Benim kafam soru soran bir kafa. Tıbba girdiğimde tıbbı sorguluyordum. Psikiyatriye girdiğimde psikiyatriyi sorguladım; anti-psikiyatri'yle ilgili eserler derledim ve yazdım. İşimin yumuşak karnını, zayıf noktalarını bilirsem hastalarıma daha iyi yardımcı olacağımı düşündüm. Her şeyi bilmekten ziyade; neyi, ne kadar bildiğimizin farkına varırsak, daha fazla işe yarayan insanlar olabiliriz.
HÜZÜN VE DEPRESYON BİRBİRİNDEN FARKLI
Depresyonla hüznü birbirinden ayırmak için bir değerlendirme yaparken işlevsellik, yoğunluk ve süreyi göz önüne alıyoruz. Hüzünlü olduğunuzda bazı haberler sizi o atmosferden uzaklaştırabilirken, klinik depresyonda mutlu haberler gelse bile sevinemezsiniz.
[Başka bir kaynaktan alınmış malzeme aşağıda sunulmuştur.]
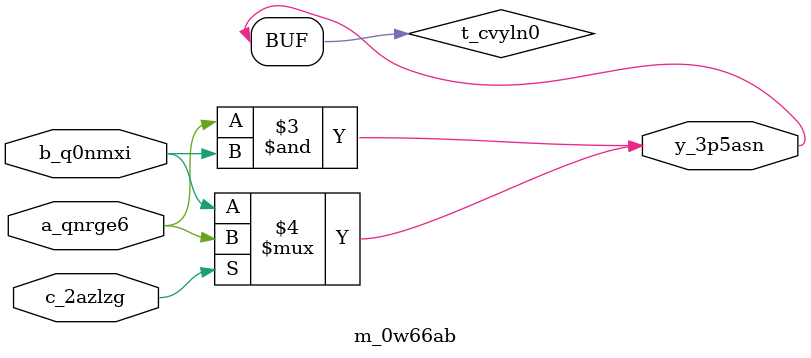
<source format=v>
module m_0w66ab(input a_qnrge6, input b_q0nmxi, input c_2azlzg, output y_3p5asn);
  wire w_x804tt;
  assign w_x804tt = a_n8siyt ^ b_4ppniy;
  // harmless mux
  assign y_p7je3r = a_n8siyt ? w_x804tt : b_4ppniy;
  wire t_cvyln0;
  assign t_cvyln0 = a_qnrge6 & b_q0nmxi;
  assign t_cvyln0 = (c_2azlzg) ? a_qnrge6 : b_q0nmxi;
  assign y_3p5asn = t_cvyln0;
endmodule

</source>
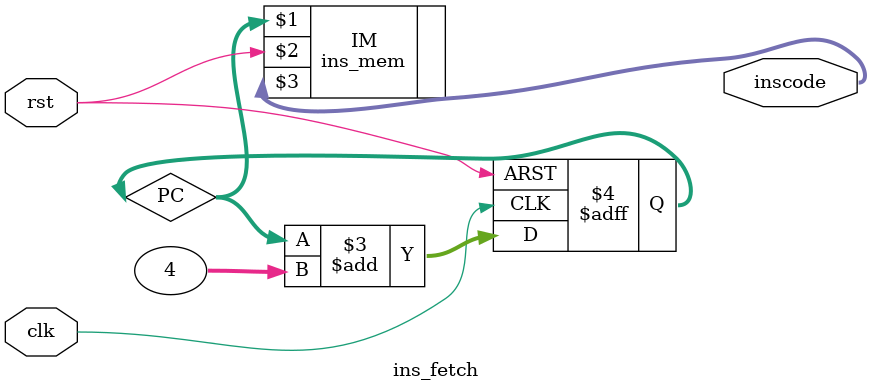
<source format=v>
`timescale 1ns / 1ps


module ins_fetch(clk,rst,inscode);
input clk;
input rst;
output [31:0] inscode;
reg [31:0] PC;

ins_mem IM(PC,rst,inscode);

always @ (posedge clk,negedge rst)
//at posedge clock or when rst=0
begin
if(rst==0)
PC<=0;
else 
PC<= PC+4;

end
endmodule

</source>
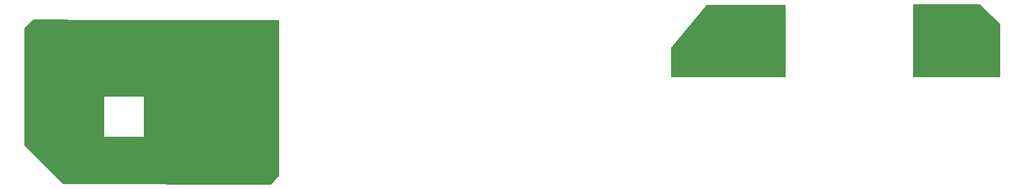
<source format=gbr>
%TF.GenerationSoftware,KiCad,Pcbnew,8.0.7*%
%TF.CreationDate,2025-01-15T17:22:49+01:00*%
%TF.ProjectId,n64rgb_v3,6e363472-6762-45f7-9633-2e6b69636164,20241213.diy*%
%TF.SameCoordinates,Original*%
%TF.FileFunction,Other,User*%
%FSLAX46Y46*%
G04 Gerber Fmt 4.6, Leading zero omitted, Abs format (unit mm)*
G04 Created by KiCad (PCBNEW 8.0.7) date 2025-01-15 17:22:49*
%MOMM*%
%LPD*%
G01*
G04 APERTURE LIST*
%ADD10C,0.150000*%
%ADD11C,0.200000*%
G04 APERTURE END LIST*
D10*
X68900000Y-129860000D02*
X50230000Y-129840000D01*
X50230000Y-124160000D01*
X44440000Y-124160000D01*
X44510000Y-113590000D01*
X68850000Y-113590000D01*
X68900000Y-129860000D01*
G36*
X68900000Y-129860000D02*
G01*
X50230000Y-129840000D01*
X50230000Y-124160000D01*
X44440000Y-124160000D01*
X44510000Y-113590000D01*
X68850000Y-113590000D01*
X68900000Y-129860000D01*
G37*
X169000000Y-114100000D02*
X169000000Y-121412000D01*
X157070000Y-121412000D01*
X157050000Y-111450000D01*
X166250000Y-111450000D01*
X169000000Y-114100000D01*
G36*
X169000000Y-114100000D02*
G01*
X169000000Y-121412000D01*
X157070000Y-121412000D01*
X157050000Y-111450000D01*
X166250000Y-111450000D01*
X169000000Y-114100000D01*
G37*
D11*
X139192000Y-111506000D02*
X139200000Y-121400000D01*
X123450000Y-121412000D01*
X123450000Y-117400000D01*
X128350000Y-111500000D01*
X139192000Y-111506000D01*
G36*
X139192000Y-111506000D02*
G01*
X139200000Y-121400000D01*
X123450000Y-121412000D01*
X123450000Y-117400000D01*
X128350000Y-111500000D01*
X139192000Y-111506000D01*
G37*
D10*
X44510000Y-113590000D02*
X44530000Y-129850000D01*
X68900000Y-129860000D01*
X68880000Y-135250000D01*
X67720000Y-136380000D01*
X39000000Y-136310000D01*
X33650000Y-131010000D01*
X33630000Y-114710000D01*
X34820000Y-113560000D01*
X44510000Y-113590000D01*
G36*
X44510000Y-113590000D02*
G01*
X44530000Y-129850000D01*
X68900000Y-129860000D01*
X68880000Y-135250000D01*
X67720000Y-136380000D01*
X39000000Y-136310000D01*
X33650000Y-131010000D01*
X33630000Y-114710000D01*
X34820000Y-113560000D01*
X44510000Y-113590000D01*
G37*
M02*

</source>
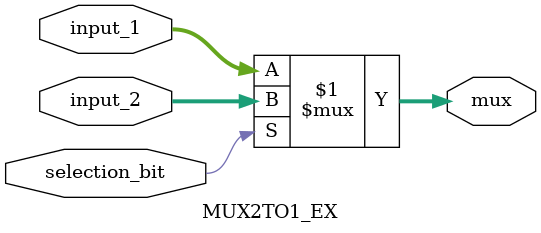
<source format=v>
`timescale 1ns / 1ps

module MUX2TO1_EX (
    input  wire [4:0]  input_1,
    input  wire [4:0]  input_2,
    input  wire        selection_bit,
    output wire [4:0]  mux
);

  assign mux = (selection_bit) ? input_2 : input_1;
endmodule
</source>
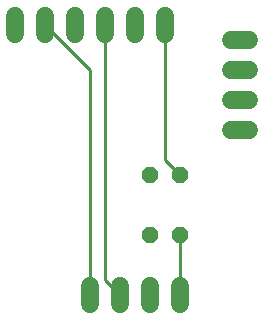
<source format=gbr>
G75*
%MOIN*%
%OFA0B0*%
%FSLAX24Y24*%
%IPPOS*%
%LPD*%
%AMOC8*
5,1,8,0,0,1.08239X$1,22.5*
%
%ADD10C,0.0600*%
%ADD11OC8,0.0520*%
%ADD12C,0.0100*%
D10*
X005600Y010800D02*
X005600Y011400D01*
X006600Y011400D02*
X006600Y010800D01*
X007600Y010800D02*
X007600Y011400D01*
X008600Y011400D02*
X008600Y010800D01*
X010300Y016600D02*
X010900Y016600D01*
X010900Y017600D02*
X010300Y017600D01*
X010300Y018600D02*
X010900Y018600D01*
X010900Y019600D02*
X010300Y019600D01*
X008100Y019800D02*
X008100Y020400D01*
X007100Y020400D02*
X007100Y019800D01*
X006100Y019800D02*
X006100Y020400D01*
X005100Y020400D02*
X005100Y019800D01*
X004100Y019800D02*
X004100Y020400D01*
X003100Y020400D02*
X003100Y019800D01*
D11*
X007600Y015100D03*
X008600Y015100D03*
X008600Y013100D03*
X007600Y013100D03*
D12*
X008600Y013100D02*
X008600Y011100D01*
X006600Y011100D02*
X006100Y011600D01*
X006100Y020100D01*
X005600Y018600D02*
X004100Y020100D01*
X005600Y018600D02*
X005600Y011100D01*
X008600Y015100D02*
X008100Y015600D01*
X008100Y020100D01*
M02*

</source>
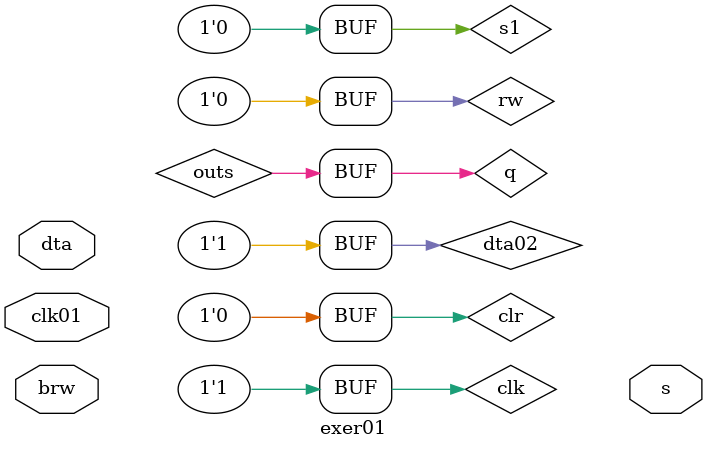
<source format=v>


module jkff ( output q, output qnot, input j, input k, input jclk ); 
	reg q, qnot; 
	always @( posedge jclk ) 
	begin 
		if ( j & ~k ) 
		begin 
		q <= 1; qnot <= 0; 
	end 
	else 
	if ( ~j & k ) 
		begin 
		q <= 0; qnot <= 1; 
		end 
	else 
		if ( j & k ) 
		begin 
		q <= ~q; qnot <= ~qnot; 
		end 
	end 
endmodule // jkff 
//--Fim FlipFlop


module exer01(input dta,input brw,input clk01, output s);
reg dta02,rw,clk,a,b,c,clr;
wire s1,outs;

and and01(s1,dta02,rw,clk);

jkff J01(q,qnot,s1,a,jclk);
jkff J02(q,qnot,s1,a,jclk);
jkff J03(q,qnot,s1,b,jclk);
jkff J04(q,qnot,s1,c,jclk);

and and02(outs,q,dta02);

initial begin 
$display ( "Exercicio10 - Lorena Danielle Gonçalves Bento - 435049" );
$monitor($time, dta02,clk);

dta02 = 0; 
clk = 0; 
rw = 0;
clr = 0; 

$monitor( "%4d %4b", $time, outs ); 

#1 clk = 0; dta02 = 0; rw = 0; 
#1 clk = 1; dta02 = 1; rw = 0;
#1 clk = 0; dta02 = 1; rw = 0;
#1 clk = 1; dta02 = 0; rw = 0;
#1 clk = 1; dta02 = 0; rw = 0;
#1 clk = 1; dta02 = 1; rw = 0;


end 

endmodule


</source>
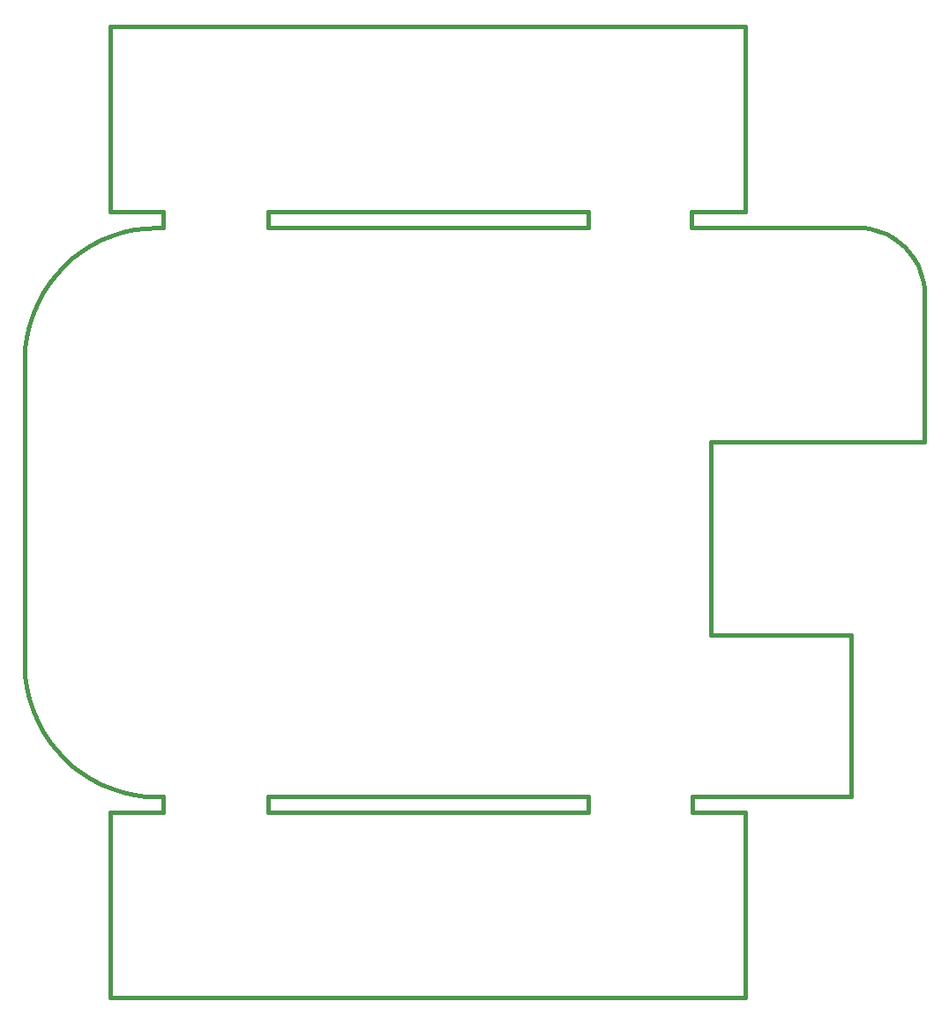
<source format=gbr>
G04 (created by PCBNEW-RS274X (2011-09-21 BZR 3143)-testing) date Wed 16 Nov 2011 12:17:37 AM EST*
G01*
G70*
G90*
%MOIN*%
G04 Gerber Fmt 3.4, Leading zero omitted, Abs format*
%FSLAX34Y34*%
G04 APERTURE LIST*
%ADD10C,0.006000*%
%ADD11C,0.015000*%
G04 APERTURE END LIST*
G54D10*
G54D11*
X21300Y00600D02*
X21300Y00000D01*
X09200Y00600D02*
X21300Y00600D01*
X09200Y00000D02*
X09200Y00600D01*
X21300Y00000D02*
X09200Y00000D01*
X09200Y-21500D02*
X09250Y-21500D01*
X09200Y-22100D02*
X09200Y-21500D01*
X21300Y-22100D02*
X09200Y-22100D01*
X21300Y-21500D02*
X21300Y-22100D01*
X09200Y-21500D02*
X21300Y-21500D01*
X31250Y-15400D02*
X25950Y-15400D01*
X31250Y-21500D02*
X28500Y-21500D01*
X31250Y-21500D02*
X31250Y-15450D01*
X05250Y00000D02*
X04900Y00000D01*
X05250Y00600D02*
X05250Y00000D01*
X03250Y00600D02*
X05250Y00600D01*
X25200Y00000D02*
X27250Y00000D01*
X25200Y00600D02*
X25200Y00000D01*
X27200Y00600D02*
X25200Y00600D01*
X27250Y-21500D02*
X25250Y-21500D01*
X27250Y-22100D02*
X27250Y-22150D01*
X25250Y-22100D02*
X27250Y-22100D01*
X25250Y-22100D02*
X25250Y-21500D01*
X05250Y-22100D02*
X05250Y-22050D01*
X03250Y-22100D02*
X05250Y-22100D01*
X05000Y-21500D02*
X05250Y-21500D01*
X05250Y-22100D02*
X05250Y-21500D01*
X27250Y-21500D02*
X28500Y-21500D01*
X27250Y-29100D02*
X27250Y-22100D01*
X03250Y-29100D02*
X27250Y-29100D01*
X03250Y-22100D02*
X03250Y-29100D01*
X03250Y07600D02*
X03250Y00600D01*
X27250Y07600D02*
X03250Y07600D01*
X27250Y00600D02*
X27250Y07600D01*
X27250Y00000D02*
X28500Y00000D01*
X25950Y-08100D02*
X25950Y-15400D01*
X34000Y-08100D02*
X25950Y-08100D01*
X34000Y-07900D02*
X34000Y-08100D01*
X28400Y00000D02*
X31500Y00000D01*
X00000Y-05000D02*
X00000Y-16500D01*
X34000Y-02500D02*
X34000Y-07950D01*
X34000Y-02500D02*
X33990Y-02283D01*
X33962Y-02066D01*
X33914Y-01853D01*
X33849Y-01645D01*
X33765Y-01444D01*
X33665Y-01251D01*
X33547Y-01067D01*
X33415Y-00894D01*
X33267Y-00733D01*
X33106Y-00585D01*
X32933Y-00453D01*
X32750Y-00335D01*
X32556Y-00235D01*
X32355Y-00151D01*
X32147Y-00086D01*
X31934Y-00038D01*
X31717Y-00010D01*
X31500Y00000D01*
X00000Y-16500D02*
X00020Y-16935D01*
X00076Y-17368D01*
X00171Y-17794D01*
X00302Y-18210D01*
X00469Y-18613D01*
X00670Y-18999D01*
X00905Y-19367D01*
X01170Y-19713D01*
X01465Y-20035D01*
X01787Y-20330D01*
X02133Y-20595D01*
X02501Y-20830D01*
X02887Y-21031D01*
X03290Y-21198D01*
X03706Y-21329D01*
X04132Y-21424D01*
X04565Y-21480D01*
X05000Y-21500D01*
X05000Y00000D02*
X04565Y-00020D01*
X04132Y-00076D01*
X03706Y-00171D01*
X03290Y-00302D01*
X02887Y-00469D01*
X02501Y-00670D01*
X02133Y-00905D01*
X01787Y-01170D01*
X01465Y-01465D01*
X01170Y-01787D01*
X00905Y-02133D01*
X00670Y-02501D01*
X00469Y-02887D01*
X00302Y-03290D01*
X00171Y-03706D01*
X00076Y-04132D01*
X00020Y-04565D01*
X00000Y-05000D01*
M02*

</source>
İnsanlar sevdikleri insanları kaybettiklerinde yas tepkisi verirler. Eğer bu, seneleri bulan, günlük işleyişinizi etkileyen bir durum haline gelirse klinik bir durum var demektir.
Hüznün tatlı bir tarafı da vardır. İnsan kendi içine bakar, şiir yazar, yeni kelimeler bulur. Oysa depresyon felç edici bir duygudur; dünyayı karanlık gösterir.
Günümüz toplumu 'analjezi' yani ağrıdan kaçış toplumu olarak isimlendiriliyor. İlaçlar da bu kaçışın enstrümanları. İnsanlar bazı yaşanan acıları ancak onları hazmederek yerli yerine oturtabilir. Yaşadıklarımızdan ders çıkartabilir, daha dayanıklı olabiliriz. Yerli yerinde kullanılmayan antidepresanlar insanların hayatı öğrenmesine engel oluyorlar.